Moser v. Davis, 79 S.W.3d 162 (Tex. App.—Amarillo 2002, no pet.).


Attorney was in the process of preparing reciprocal wills for Husband and Wife. Wife contacted Attorney’s Secretary with information needed to complete the wills and was told that Attorney was out-of-town. Wife was adamant that the wills needed to be finalized so Secretary finished preparing them and conducted the will execution ceremony. Secretary then squirreled the wills away in the firm’s safe deposit box. Secretary did not inform Attorney about her foray into “attorney-land.” When Husband died, the sequence of events came to light including the fact that Secretary may not have prepared the documents properly. Wife then sued Attorney for malpractice. The jury determined that Attorney was not responsible for Secretary’s conduct because Secretary acted outside the course and scope of her employment when she prepared the wills and conducted the execution ceremony. Wife appealed.

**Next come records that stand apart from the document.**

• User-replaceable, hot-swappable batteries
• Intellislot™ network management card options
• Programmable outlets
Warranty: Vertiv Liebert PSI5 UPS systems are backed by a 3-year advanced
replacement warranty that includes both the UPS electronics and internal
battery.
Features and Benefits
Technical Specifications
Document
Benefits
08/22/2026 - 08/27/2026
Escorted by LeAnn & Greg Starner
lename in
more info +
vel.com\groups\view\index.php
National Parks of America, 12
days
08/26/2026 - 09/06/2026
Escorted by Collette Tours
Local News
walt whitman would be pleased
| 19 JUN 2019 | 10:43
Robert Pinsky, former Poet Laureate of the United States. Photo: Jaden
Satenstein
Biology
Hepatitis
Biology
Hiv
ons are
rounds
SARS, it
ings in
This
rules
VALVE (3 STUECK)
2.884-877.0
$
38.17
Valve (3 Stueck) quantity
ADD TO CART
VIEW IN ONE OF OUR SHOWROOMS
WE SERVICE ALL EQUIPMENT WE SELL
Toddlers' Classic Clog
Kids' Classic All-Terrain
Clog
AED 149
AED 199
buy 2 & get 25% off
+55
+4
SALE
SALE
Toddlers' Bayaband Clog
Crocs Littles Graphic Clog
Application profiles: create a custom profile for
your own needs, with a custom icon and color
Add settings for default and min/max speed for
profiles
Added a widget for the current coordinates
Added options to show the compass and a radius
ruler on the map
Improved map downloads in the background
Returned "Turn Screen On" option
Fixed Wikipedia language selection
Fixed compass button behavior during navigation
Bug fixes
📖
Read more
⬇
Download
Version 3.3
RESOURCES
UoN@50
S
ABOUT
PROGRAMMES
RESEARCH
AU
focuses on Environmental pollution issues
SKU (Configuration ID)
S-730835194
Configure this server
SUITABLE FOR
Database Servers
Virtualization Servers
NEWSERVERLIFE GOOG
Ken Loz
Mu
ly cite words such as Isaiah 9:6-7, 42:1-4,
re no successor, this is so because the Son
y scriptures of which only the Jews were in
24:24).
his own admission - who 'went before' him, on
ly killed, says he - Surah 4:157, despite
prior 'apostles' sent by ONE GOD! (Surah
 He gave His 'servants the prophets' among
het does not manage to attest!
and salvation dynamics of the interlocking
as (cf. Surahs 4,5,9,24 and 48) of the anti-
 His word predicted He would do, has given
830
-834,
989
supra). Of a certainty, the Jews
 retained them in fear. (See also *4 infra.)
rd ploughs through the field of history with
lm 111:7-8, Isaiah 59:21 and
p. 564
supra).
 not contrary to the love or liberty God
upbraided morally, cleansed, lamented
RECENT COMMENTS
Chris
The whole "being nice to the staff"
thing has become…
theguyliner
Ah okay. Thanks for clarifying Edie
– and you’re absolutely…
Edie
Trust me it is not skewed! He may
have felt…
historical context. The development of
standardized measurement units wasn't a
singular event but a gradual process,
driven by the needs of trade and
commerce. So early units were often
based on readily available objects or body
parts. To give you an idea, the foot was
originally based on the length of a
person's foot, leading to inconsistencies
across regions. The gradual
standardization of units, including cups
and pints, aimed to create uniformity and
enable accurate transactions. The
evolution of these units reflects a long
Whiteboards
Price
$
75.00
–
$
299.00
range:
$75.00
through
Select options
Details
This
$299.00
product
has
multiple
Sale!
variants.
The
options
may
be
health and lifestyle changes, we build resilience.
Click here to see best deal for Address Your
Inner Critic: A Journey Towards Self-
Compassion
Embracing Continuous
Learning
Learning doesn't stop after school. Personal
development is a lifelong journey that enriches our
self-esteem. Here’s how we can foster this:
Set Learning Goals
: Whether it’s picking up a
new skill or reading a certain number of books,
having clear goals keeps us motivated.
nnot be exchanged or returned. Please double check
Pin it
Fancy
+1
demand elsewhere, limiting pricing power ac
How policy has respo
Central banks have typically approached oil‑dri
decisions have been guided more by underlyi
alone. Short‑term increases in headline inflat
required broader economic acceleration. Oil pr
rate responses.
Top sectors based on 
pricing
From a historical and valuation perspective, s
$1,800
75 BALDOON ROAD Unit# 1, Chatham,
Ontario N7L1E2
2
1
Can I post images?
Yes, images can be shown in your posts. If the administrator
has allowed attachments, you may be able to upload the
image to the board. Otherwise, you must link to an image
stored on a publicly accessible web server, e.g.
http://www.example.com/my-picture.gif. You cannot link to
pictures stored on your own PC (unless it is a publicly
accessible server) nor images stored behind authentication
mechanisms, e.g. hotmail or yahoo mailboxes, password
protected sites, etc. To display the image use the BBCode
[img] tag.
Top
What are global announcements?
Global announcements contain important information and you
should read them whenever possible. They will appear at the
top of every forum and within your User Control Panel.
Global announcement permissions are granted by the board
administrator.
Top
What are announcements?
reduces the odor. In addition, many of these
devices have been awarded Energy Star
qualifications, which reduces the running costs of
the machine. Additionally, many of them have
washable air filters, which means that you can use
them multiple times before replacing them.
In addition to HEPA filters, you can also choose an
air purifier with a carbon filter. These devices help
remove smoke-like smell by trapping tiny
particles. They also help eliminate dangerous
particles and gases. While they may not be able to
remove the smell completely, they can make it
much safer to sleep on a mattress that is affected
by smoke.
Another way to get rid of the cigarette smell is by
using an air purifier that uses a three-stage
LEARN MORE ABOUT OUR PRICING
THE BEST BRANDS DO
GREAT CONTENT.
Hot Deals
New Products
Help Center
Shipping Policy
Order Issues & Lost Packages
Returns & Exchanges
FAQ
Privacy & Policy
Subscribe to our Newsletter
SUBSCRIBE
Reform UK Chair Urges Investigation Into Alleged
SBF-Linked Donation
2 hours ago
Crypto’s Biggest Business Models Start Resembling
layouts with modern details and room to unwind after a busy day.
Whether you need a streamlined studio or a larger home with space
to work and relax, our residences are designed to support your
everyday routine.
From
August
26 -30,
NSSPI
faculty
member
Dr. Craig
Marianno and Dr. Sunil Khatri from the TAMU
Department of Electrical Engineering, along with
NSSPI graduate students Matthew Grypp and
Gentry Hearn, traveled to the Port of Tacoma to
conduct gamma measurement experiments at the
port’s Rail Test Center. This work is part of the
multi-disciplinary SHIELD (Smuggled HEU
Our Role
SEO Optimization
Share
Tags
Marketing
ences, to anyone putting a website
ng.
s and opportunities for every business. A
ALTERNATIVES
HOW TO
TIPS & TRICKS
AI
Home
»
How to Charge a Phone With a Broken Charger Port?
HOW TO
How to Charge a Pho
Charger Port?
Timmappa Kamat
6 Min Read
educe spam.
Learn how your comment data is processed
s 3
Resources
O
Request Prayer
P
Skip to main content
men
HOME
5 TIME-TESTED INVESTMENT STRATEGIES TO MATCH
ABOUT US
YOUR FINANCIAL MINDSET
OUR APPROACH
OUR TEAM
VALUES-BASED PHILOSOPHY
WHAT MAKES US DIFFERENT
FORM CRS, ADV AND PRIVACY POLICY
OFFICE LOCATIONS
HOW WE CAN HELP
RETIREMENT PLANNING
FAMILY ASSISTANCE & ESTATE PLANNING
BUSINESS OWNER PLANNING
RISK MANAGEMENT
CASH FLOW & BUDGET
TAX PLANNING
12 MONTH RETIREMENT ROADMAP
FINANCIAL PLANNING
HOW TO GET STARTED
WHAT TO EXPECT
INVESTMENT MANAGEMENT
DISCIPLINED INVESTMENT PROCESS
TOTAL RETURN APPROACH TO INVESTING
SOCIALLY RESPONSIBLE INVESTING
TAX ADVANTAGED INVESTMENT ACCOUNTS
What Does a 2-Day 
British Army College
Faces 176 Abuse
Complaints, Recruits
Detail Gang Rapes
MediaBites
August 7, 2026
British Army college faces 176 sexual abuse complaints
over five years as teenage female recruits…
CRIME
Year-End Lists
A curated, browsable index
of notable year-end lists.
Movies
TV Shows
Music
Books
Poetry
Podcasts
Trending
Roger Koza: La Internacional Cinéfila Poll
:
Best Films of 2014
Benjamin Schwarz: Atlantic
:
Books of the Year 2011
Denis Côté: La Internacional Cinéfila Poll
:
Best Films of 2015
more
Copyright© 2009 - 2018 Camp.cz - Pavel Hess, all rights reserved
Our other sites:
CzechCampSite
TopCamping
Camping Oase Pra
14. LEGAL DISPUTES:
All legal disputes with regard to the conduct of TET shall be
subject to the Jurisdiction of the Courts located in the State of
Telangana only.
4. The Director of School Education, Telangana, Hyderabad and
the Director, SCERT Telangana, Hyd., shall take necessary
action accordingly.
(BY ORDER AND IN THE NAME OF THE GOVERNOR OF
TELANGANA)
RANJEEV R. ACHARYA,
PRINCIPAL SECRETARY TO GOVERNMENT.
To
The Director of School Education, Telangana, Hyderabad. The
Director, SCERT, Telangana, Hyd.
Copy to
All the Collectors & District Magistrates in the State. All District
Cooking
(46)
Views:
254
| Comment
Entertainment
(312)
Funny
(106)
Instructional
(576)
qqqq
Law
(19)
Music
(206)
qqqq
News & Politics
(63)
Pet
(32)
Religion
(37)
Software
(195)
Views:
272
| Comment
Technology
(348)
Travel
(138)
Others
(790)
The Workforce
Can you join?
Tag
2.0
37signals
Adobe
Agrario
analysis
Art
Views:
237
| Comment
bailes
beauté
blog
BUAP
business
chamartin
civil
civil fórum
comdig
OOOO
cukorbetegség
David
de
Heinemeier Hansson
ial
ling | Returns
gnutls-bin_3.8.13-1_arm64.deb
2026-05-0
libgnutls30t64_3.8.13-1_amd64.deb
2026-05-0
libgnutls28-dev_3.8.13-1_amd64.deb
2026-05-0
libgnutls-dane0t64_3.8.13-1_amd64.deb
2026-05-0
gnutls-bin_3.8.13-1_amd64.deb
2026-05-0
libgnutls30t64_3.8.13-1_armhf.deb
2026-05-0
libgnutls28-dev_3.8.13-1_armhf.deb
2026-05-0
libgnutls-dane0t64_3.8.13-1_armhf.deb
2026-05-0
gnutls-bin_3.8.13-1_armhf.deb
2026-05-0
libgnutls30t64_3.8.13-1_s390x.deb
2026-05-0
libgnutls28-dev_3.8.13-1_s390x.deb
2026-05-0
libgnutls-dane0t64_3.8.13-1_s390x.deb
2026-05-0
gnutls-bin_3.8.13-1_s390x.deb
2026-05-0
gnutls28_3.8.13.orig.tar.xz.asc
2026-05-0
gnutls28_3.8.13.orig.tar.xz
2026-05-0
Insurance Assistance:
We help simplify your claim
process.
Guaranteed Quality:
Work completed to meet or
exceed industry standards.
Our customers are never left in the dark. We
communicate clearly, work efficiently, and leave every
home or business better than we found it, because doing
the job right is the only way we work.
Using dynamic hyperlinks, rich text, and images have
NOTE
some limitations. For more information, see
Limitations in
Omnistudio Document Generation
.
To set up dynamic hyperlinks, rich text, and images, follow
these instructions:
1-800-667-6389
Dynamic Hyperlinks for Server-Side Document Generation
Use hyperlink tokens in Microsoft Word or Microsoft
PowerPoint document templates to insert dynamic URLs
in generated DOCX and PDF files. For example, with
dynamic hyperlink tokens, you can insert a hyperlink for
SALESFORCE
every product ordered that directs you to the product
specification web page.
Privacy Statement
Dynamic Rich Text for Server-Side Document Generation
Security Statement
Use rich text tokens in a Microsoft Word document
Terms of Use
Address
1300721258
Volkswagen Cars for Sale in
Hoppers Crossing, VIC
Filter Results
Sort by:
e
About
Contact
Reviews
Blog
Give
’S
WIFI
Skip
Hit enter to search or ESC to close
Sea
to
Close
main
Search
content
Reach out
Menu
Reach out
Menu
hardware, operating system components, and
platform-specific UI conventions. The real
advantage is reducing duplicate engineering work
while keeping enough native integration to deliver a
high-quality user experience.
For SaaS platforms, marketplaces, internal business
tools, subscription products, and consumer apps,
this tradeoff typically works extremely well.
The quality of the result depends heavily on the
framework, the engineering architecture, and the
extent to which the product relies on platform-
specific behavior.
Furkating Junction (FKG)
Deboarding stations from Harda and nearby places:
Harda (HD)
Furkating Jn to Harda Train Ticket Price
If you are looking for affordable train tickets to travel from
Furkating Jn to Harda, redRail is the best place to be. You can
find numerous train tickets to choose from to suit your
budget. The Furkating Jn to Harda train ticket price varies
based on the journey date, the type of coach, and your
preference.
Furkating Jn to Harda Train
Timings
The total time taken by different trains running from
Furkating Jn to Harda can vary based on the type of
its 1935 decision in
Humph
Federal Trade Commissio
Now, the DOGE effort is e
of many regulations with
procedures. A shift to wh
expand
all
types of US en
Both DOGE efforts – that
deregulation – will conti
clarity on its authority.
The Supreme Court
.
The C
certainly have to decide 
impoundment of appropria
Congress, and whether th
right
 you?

The appellate court affirmed. The court carefully reviewed the evidence and determined that the jury had sufficient grounds to support its finding that Secretary acted outside the scope of her employment. There was no evidence to show that her duties were to include tasks which would be considered the practice of law.

Moral: An attorney must carefully supervise legal secretaries and legal assistants to make certain they do not perform acts which would be the practice of law without a license.